Judith Suminwa Tuluka vient d’être nommée au poste de premier ministre.
L’ancienne ministre du Plan  est la toute première femme chef du gouvernement depuis que la RDC existe. Comment faut-il l’appeler?

D’après un article similaire du Figaro qui rappelle qu’en 2022
Emmanuel Macron avait nommer Élisabeth Borne au poste de premier ministre, la question du genre appropriée pour sa dénomination avait été évoqué. Que faut-il maintenant dire pour s’adresser à elle? «Madame la première ministre»? «Madame le premier ministre»? Avec la féminisation de plus en plus fréquente des titres de métier en France l’Académie française a été interrogé légitimement.

Selon le Figaro, dans son Rapport sur la féminisation des noms de métier et de fonction, l’Académie française constate un grand flottement entre les usages. Certains locuteurs maintiennent la forme au masculin avec l’article masculin. Ils diraient dans notre cas: «le premier ministre», même si c’est une femme. D’autres ajoutent l’article féminin à un substantif masculin et diraient donc: «la première ministre». Notons que pendant longtemps, «les femmes se sont accommodées des appellations masculines (…) parce qu’elles avaient à cœur de marquer, dans la dénomination de leur métier, l’égalité de compétence et de mérite avec les hommes», rappellent les académiciens.

Loin d’édicter des règles de féminisation pour les noms de métier, l’Académie française observe l’usage. En la matière, la féminisation des charges confiées au sommet de l’État s’est opérée naturellement. La première façon de parler d’une ministre femme est de dire «la ministre».

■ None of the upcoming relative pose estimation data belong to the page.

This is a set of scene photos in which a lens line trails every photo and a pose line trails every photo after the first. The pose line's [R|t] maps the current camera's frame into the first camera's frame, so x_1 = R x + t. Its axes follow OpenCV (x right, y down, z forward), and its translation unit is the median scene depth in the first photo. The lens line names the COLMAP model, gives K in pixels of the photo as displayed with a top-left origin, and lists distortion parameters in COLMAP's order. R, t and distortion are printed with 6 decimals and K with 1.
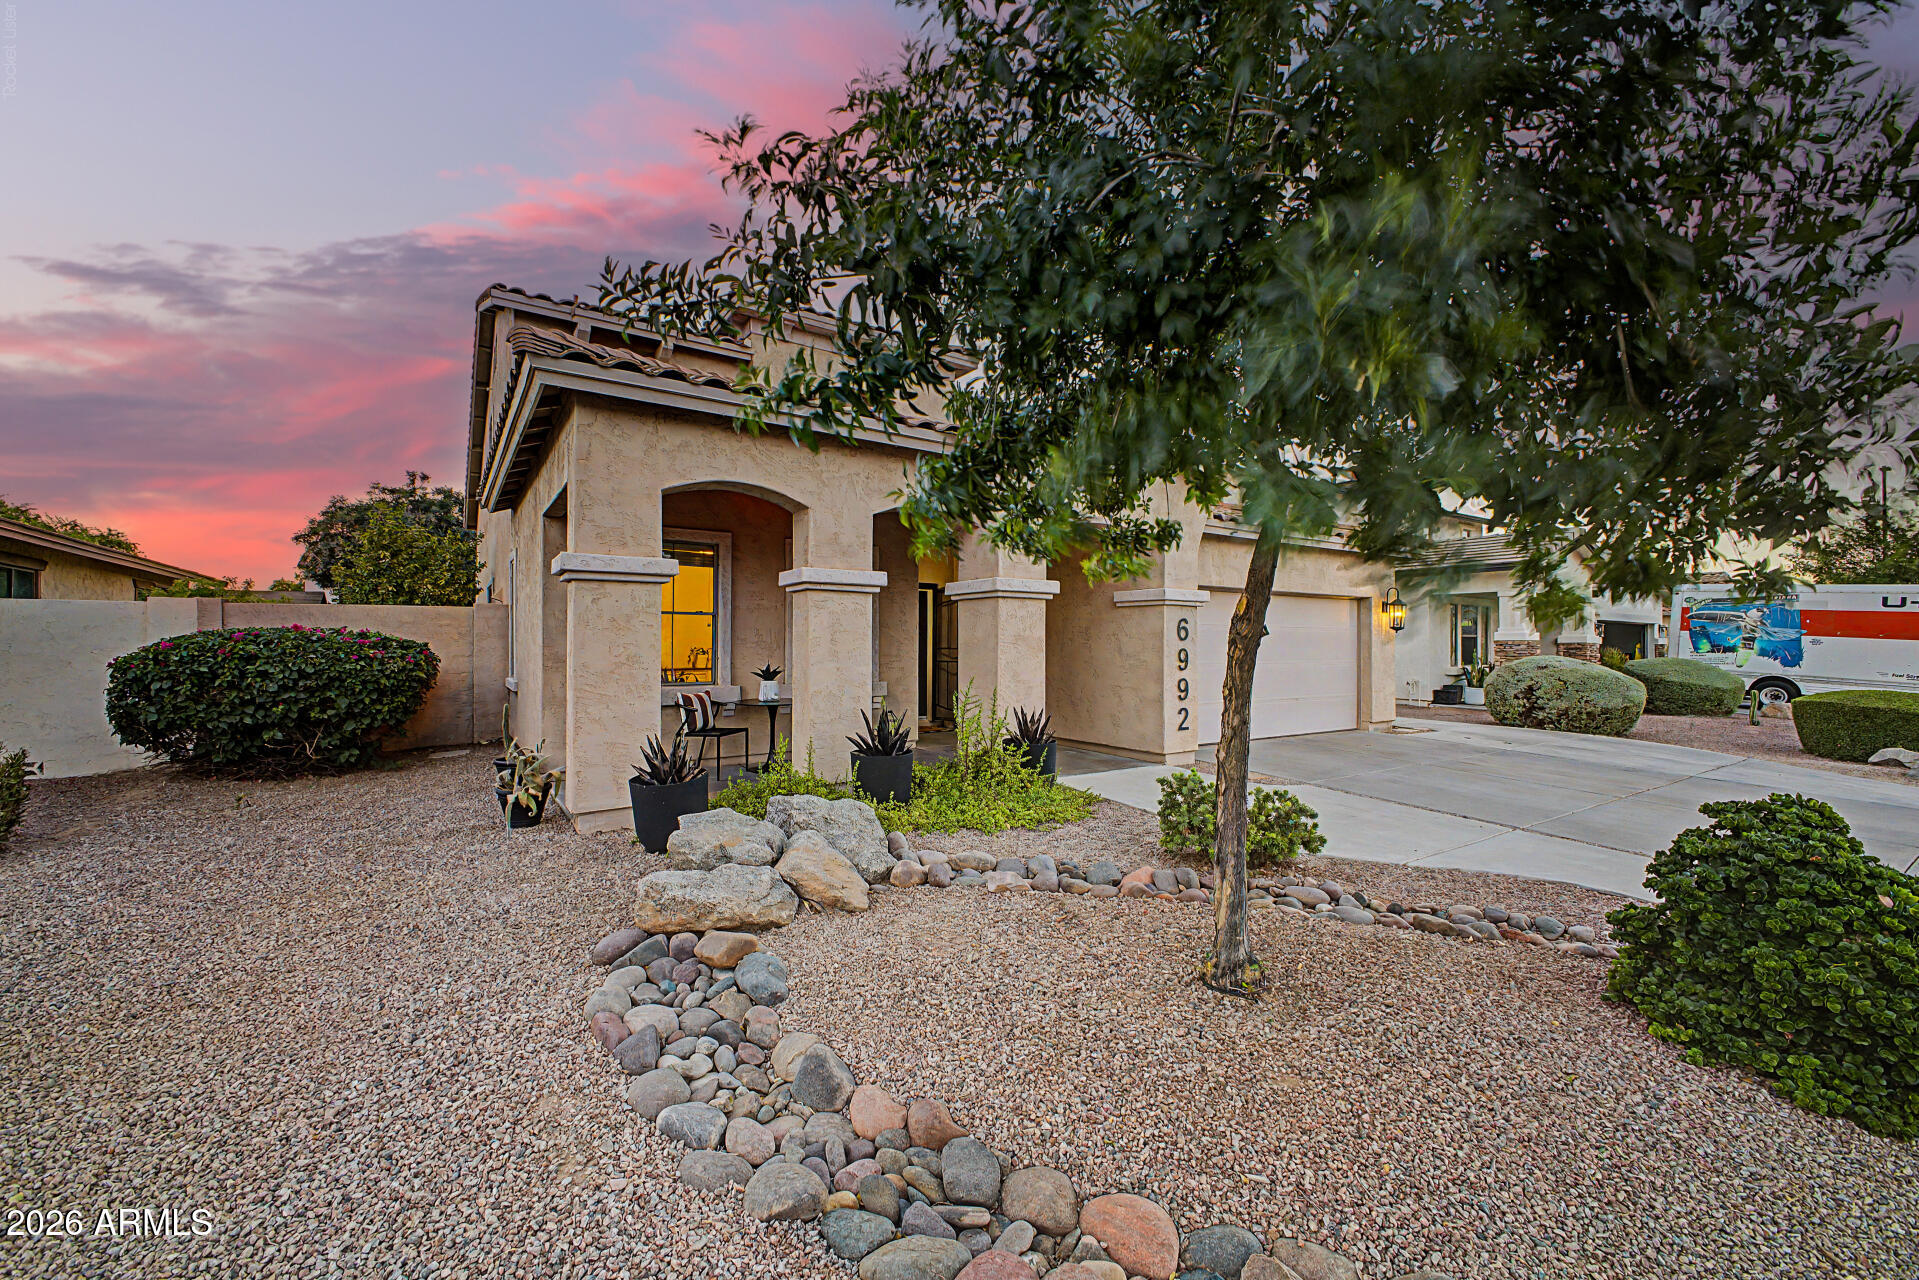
lens RADIAL K [[775.6, 0, 959.5], [0, 775.6, 640.0], [0, 0, 1]] dist [0.001665, 0.000026]
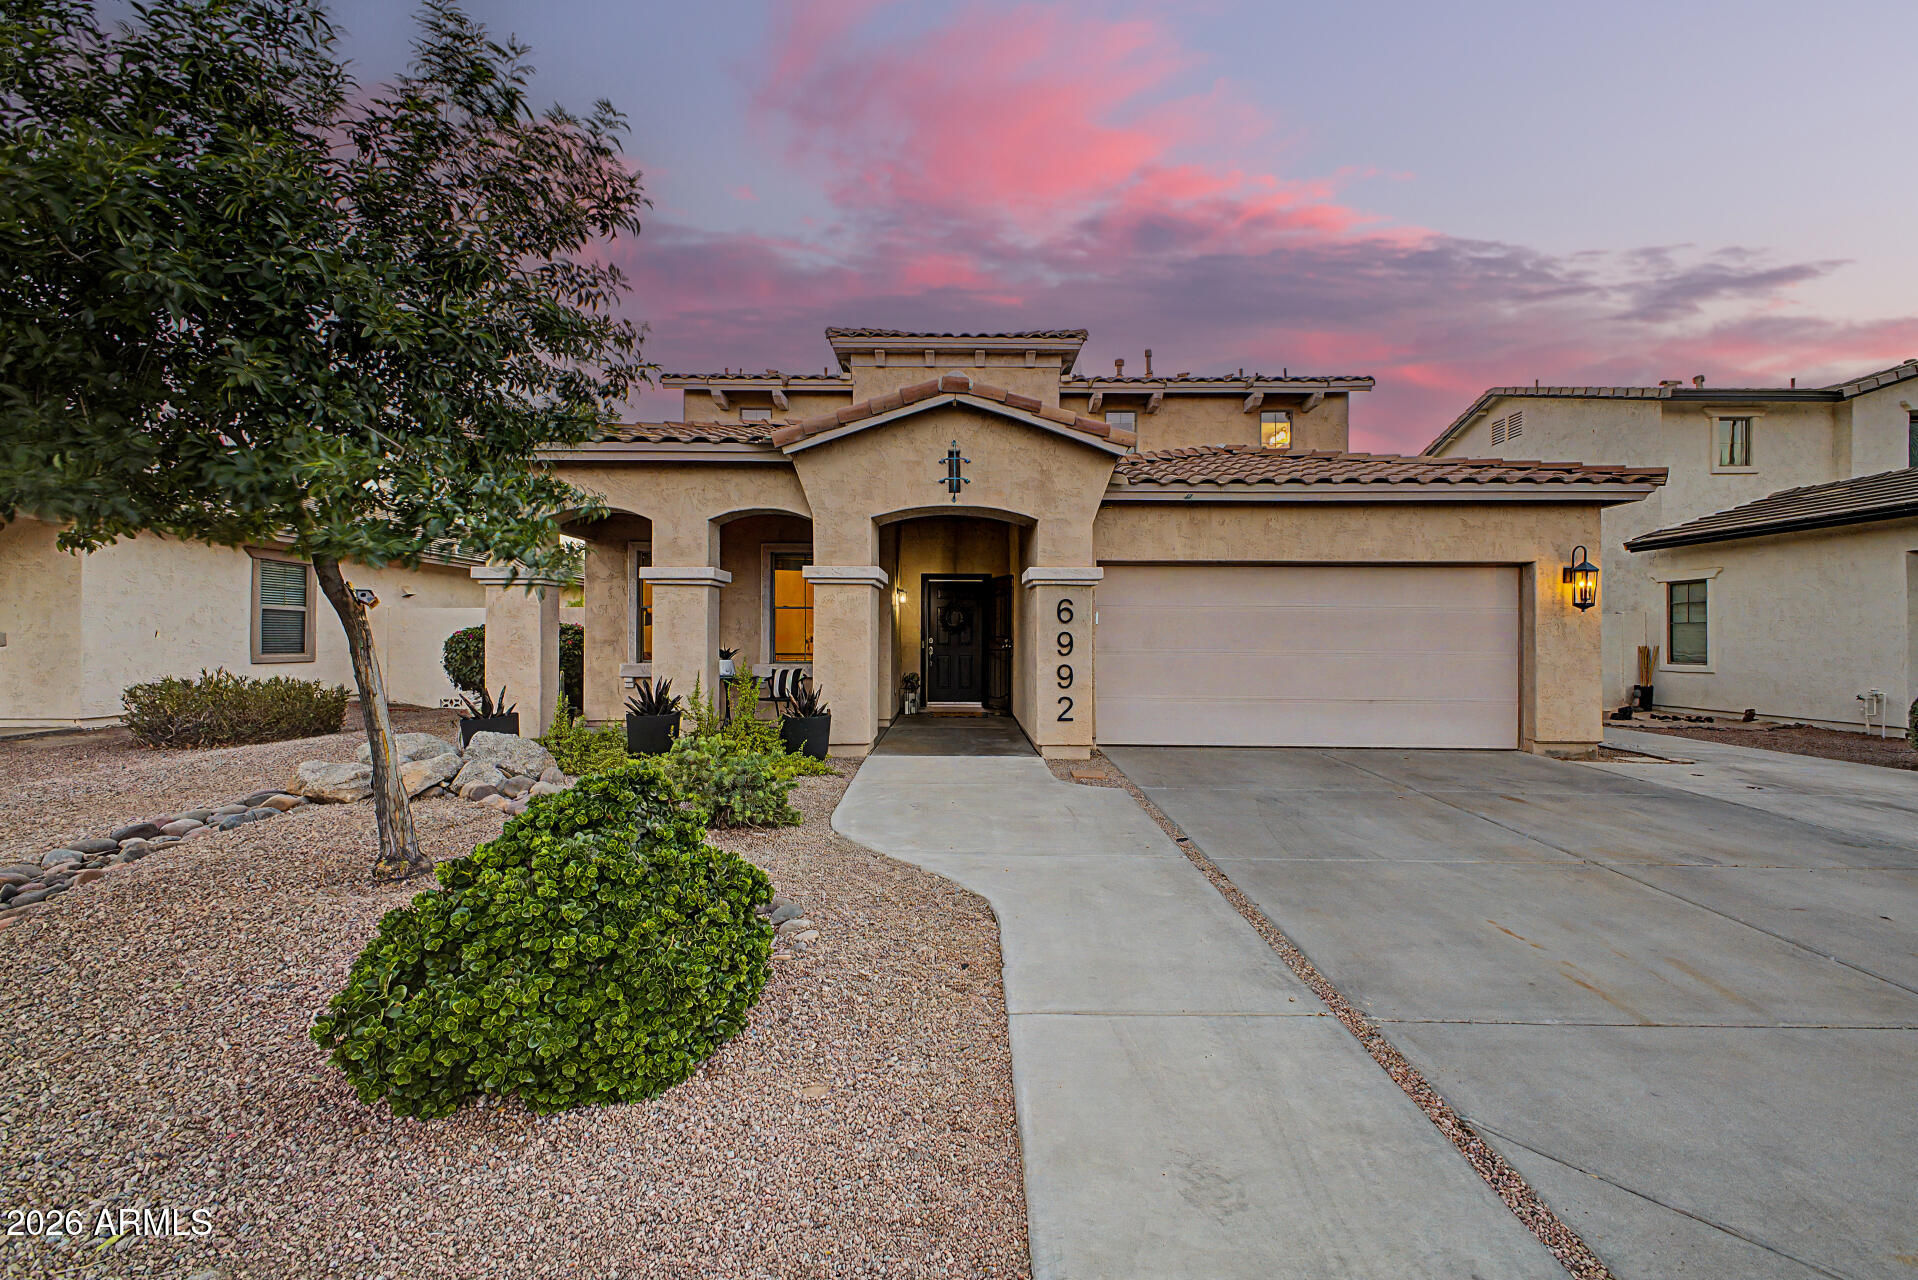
lens RADIAL K [[775.2, 0, 959.0], [0, 775.2, 640.0], [0, 0, 1]] dist [0.001665, 0.000026]
pose [[0.835455, -0.001282, -0.549558, 0.674118], [0.003274, 0.999991, 0.002644, 0.017330], [0.549549, -0.004008, 0.835452, 0.172332]]
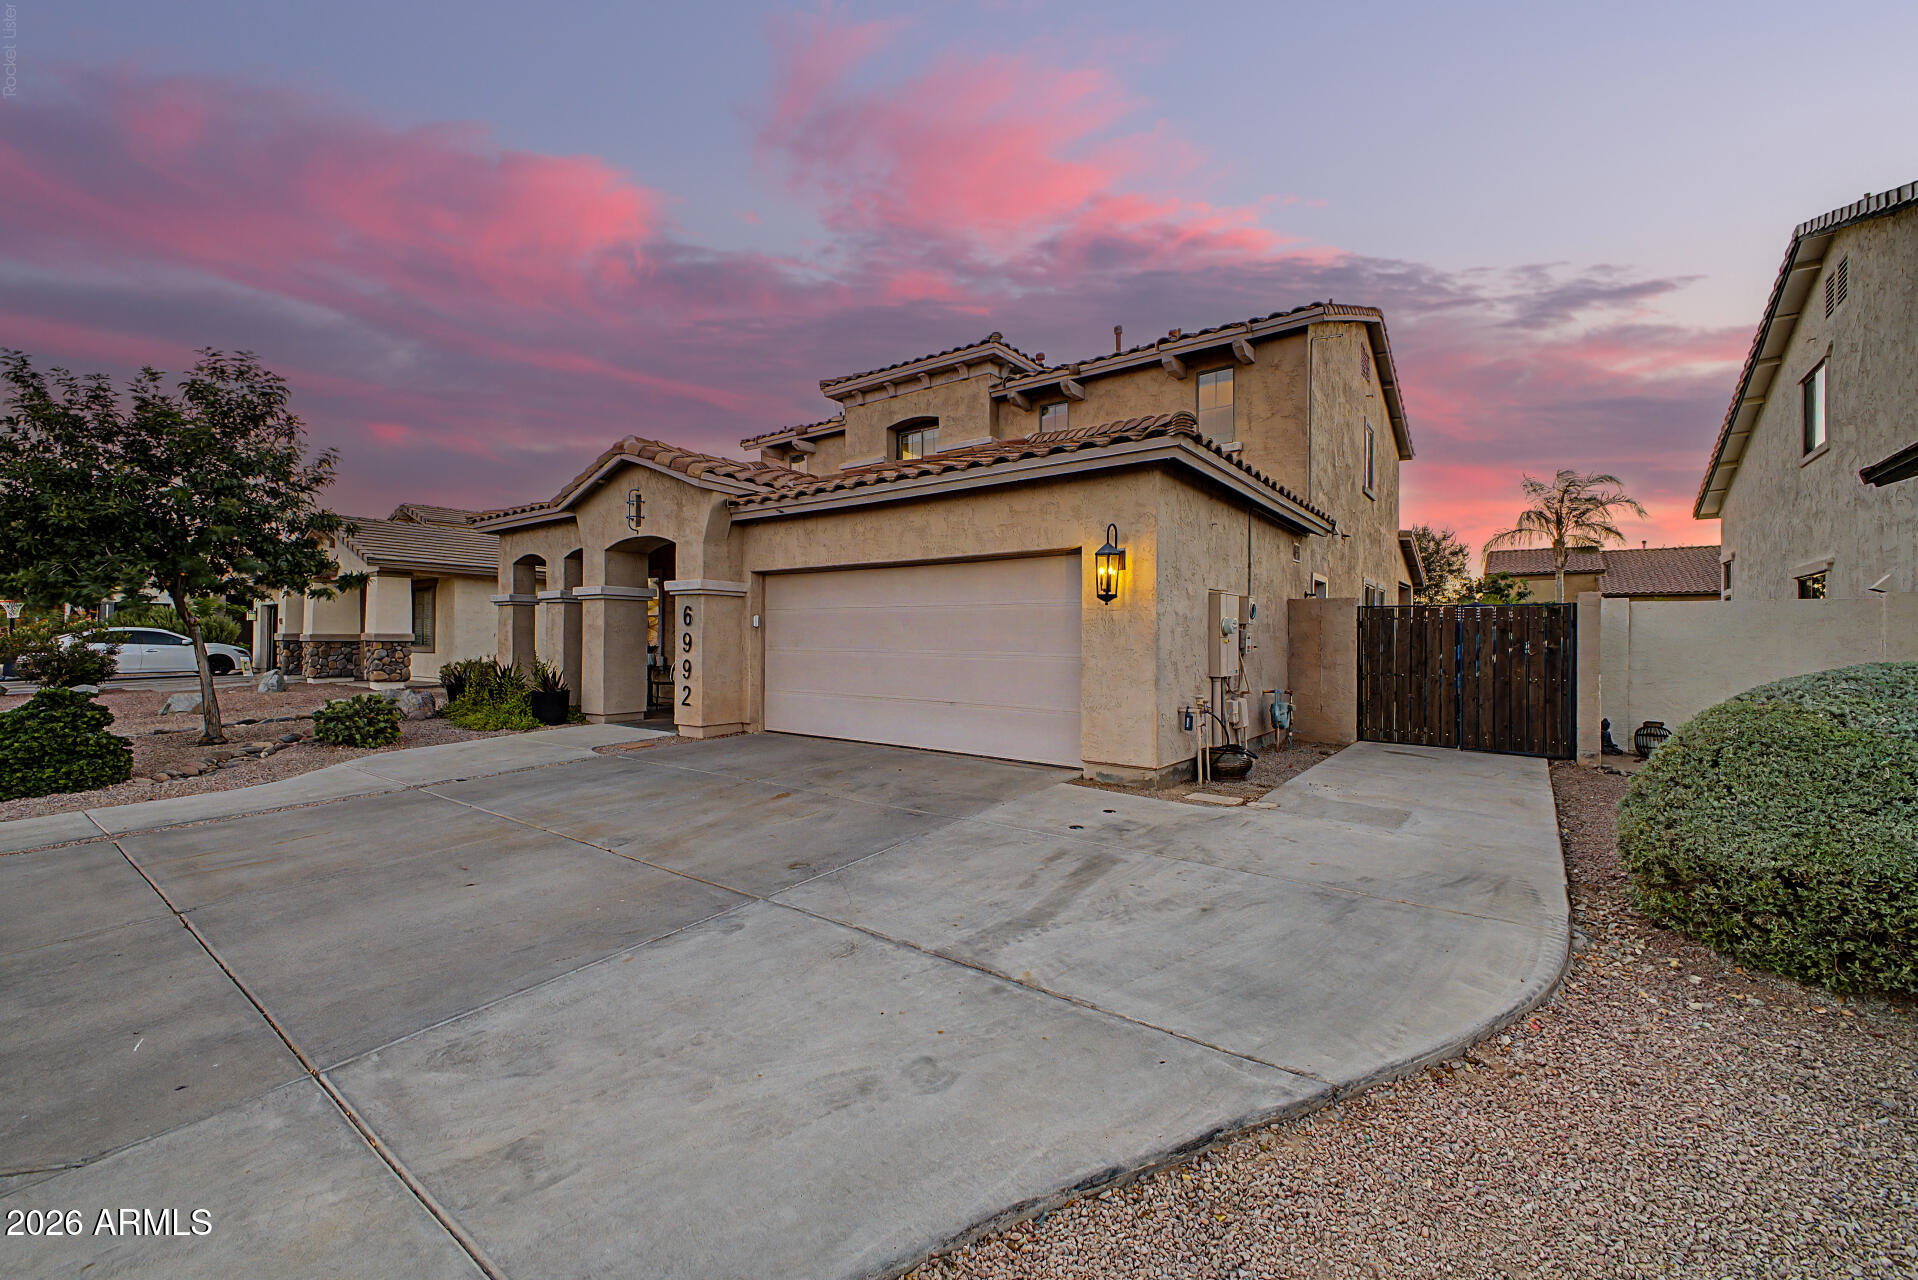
lens RADIAL K [[775.2, 0, 959.0], [0, 775.2, 640.0], [0, 0, 1]] dist [0.001665, 0.000026]
pose [[0.342503, -0.000239, -0.939517, 1.458192], [0.003632, 0.999993, 0.001070, 0.021262], [0.939510, -0.003779, 0.342502, 0.972698]]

Édith Cresson, la première et seule femme qui dirigea un gouvernement (sous le second septennat de François Mitterrand), a tenu en son temps à la forme masculine. «Monsieur le premier ministre» était selon elle la seule appellation qui marquait le degré d’élévation de cette charge.

Pas d’obligation pour l’Académie française
Il n’y a donc aucune obligation de dire «madame la première ministre», l’Académie française se refusant d’imposer quoi que ce soit.

Le figaro indique pourtant que cette appelation est encadré par une circulaire en France « Circulaire du 21 novembre 2017 relative aux règles de féminisation et de rédaction des textes publiés au Journal officiel de la République française qui dit que s’agissant des actes de nomination, il est écrit que «l’intitulé des fonctions tenues par une femme doit être systématiquement féminisé.

Mais en l’absence d’un encadrement officiel sur la féminisation de ces noms de métier, il est impossible, si l’on se réfère à l’Académie française, d’interdire l’emploi du masculin ou du féminin. En RDC l’usage du feminin ou du masculin n’est pas encore sujet a une réglementation au niveau du gouvernement, seul les us et coutumes protocolaires maintiennent le masculin à l’emploie quand il s’agit de présenter le premier ministre.